Step 2: Mount the DataDomain NFS Share on the Linux VM.

  • With Ubuntu, I had to install the NFS-common package

sudo apt-get install portmap nfs-commmon

  • Next, let’s make a folder that the NFS share will mount to

mkdir /mnt/datadomain

chattr +i /mnt/datadomain

  • Next, we need to setup some parameters, and mount the NFS share by typing the following:

echo 262144 > /proc/sys/net/core/rmem_max
echo 262144 > /proc/sys/net/core/wmem_max
echo 262144 > /proc/sys/net/core/rmem_default
echo 262144 > /proc/sys/net/core/wmem_default
echo ‘8192 524288 2097152’ > /proc/sys/net/ipv4/tcp_rmem
echo ‘8192 524288 2097152’ > /proc/sys/net/ipv4/tcp_wmem
echo 2097152 > /proc/sys/net/core/wmem_max
echo 1048576 > /proc/sys/net/core/wmem_default
/sbin/service nfs start
“mount -t nfs -o nolock,hard,intr,nfsvers=3,tcp,bg (datadomain IP):/data/share /mnt/datadomain”

  • Your Linux server should now have the NFS share mounted in the /mnt/datadomain directory.

Step 3: Add the linux server to Veeam

  •  Under Backup Infrastructure, Choose to add a new Linux host, and enter in the IP and credentials for the linux server.

linux-server

  • Now, under the Backup Repostories, add a new repository.
  • Choose the type Linux Server

backup-rep1

  • Choose your Linux VM from the drop down, and then click populate
  • Choose your NFS share (or click next, and browse to it)
  • After clicking next, choose advanced and un-check the boxes.
  • Finish out of the wizard.

Step 4: Setup your backup jobs to this new repository

  • You are now ready to setup backup jobs and point them to this repository.
  • Remember to edit the job settings and disable in-line deduplication, and un-check compression.

Results:

  • Veeam connected directly to CIFS share – 53MB/s

Cifs

  • Veeam connected using Linux proxy and NFS – 107MB/s

nfs

 

This Post Has 8 Comments

  1. Nick

    Tim, to protect against possible backup job corruption in the event DataDomain is down or NFS broker has dismounted the NFS share, add this step just after creating the NFS mount point directory:

    chattr +i /mnt/datadomain

    so it’ll look like:
    mkdir /mnt/datadomain
    chattr +i /mnt/datadomain

    This will cause Veeam jobs to fail rather than writing the backup data chain onto the local NFS broker’s hard disk causing a break in the backup chain.

    1. Tim

      Thanks!
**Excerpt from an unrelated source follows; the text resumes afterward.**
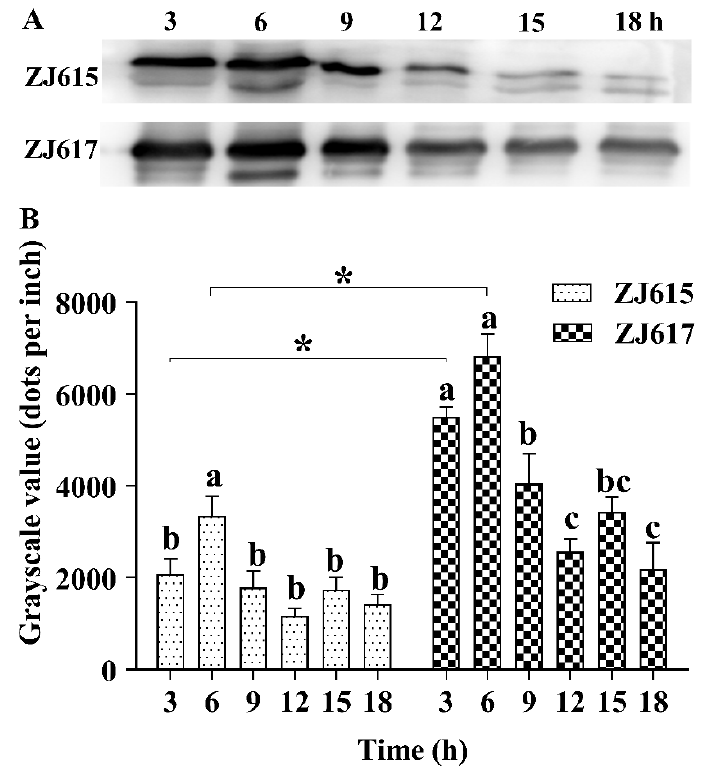
Figure 1. Immunoblot analysis of glyceraldehyde-3-phosphate dehydrogenase (GAPDH) on the surface of L. reuteri ZJ617 and ZJ615. Surface proteins were extracted, separated by dodecyl sulfate, sodium salt–polyacrylamide gel electrophoresis (SDS–PAGE) and transferred to a polyvinylidene fluoride (PVDF) membrane, which was then probed with a rabbit anti-GAPDH antibody. ( A ) Surface GAPDH proteins from L. reuteri ZJ617 and ZJ615. ( B ) Quantification of protein bands from the immunoblotting at different time points. Data are presented as mean + SD ( n = 5). A one-way ANOVA with Duncan’s multiple range test was used. Different letters indicate significant differences within each strain ( p < 0.05). Asterisks indicate significant differences between the two strains ( p < 0.05).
Added that info to the post

  2. Alan

    Tim,
    Could you please provide a brief explanation of how those tweaks help to improve performance? I’m always wary of tuning system parameters I’m not familiar with (both in general and in context). But a very useful post! I’ll be rolling out a test setup today.

    1. Tim

      By using the linux VM as a proxy to the NFS storage – we can utilize much more of the link – as the data domain has much higher transfer speeds via NFS than CIFS.

      1. Alan

        Sorry, my message was a bit unclear. Using NFS is faster, yes, but I’m wondering about the system tunables. What do they do and why are they needed for a Veeam proxy?

        echo 262144 > /proc/sys/net/core/rmem_max
        echo 262144 > /proc/sys/net/core/wmem_max
        echo 262144 > /proc/sys/net/core/rmem_default
        echo 262144 > /proc/sys/net/core/wmem_default
        echo ‘8192 524288 2097152′ > /proc/sys/net/ipv4/tcp_rmem
        echo ‘8192 524288 2097152′ > /proc/sys/net/ipv4/tcp_wmem
        echo 2097152 > /proc/sys/net/core/wmem_max
        echo 1048576 > /proc/sys/net/core/wmem_default

        1. Tim

          Ah! My mistake 🙂 These values are straight from the Veeam and EMC documentation for using NFS with datadomain. The tweaks basically adjust the buffers for the linux VM’s networking stack. This article has great explanations for those settings – http://www.cyberciti.biz/faq/linux-tcp-tuning/

          1. Alan

            Perfect! I’ve seen that document but didn’t recall reading those values in it. Thanks for clarifying!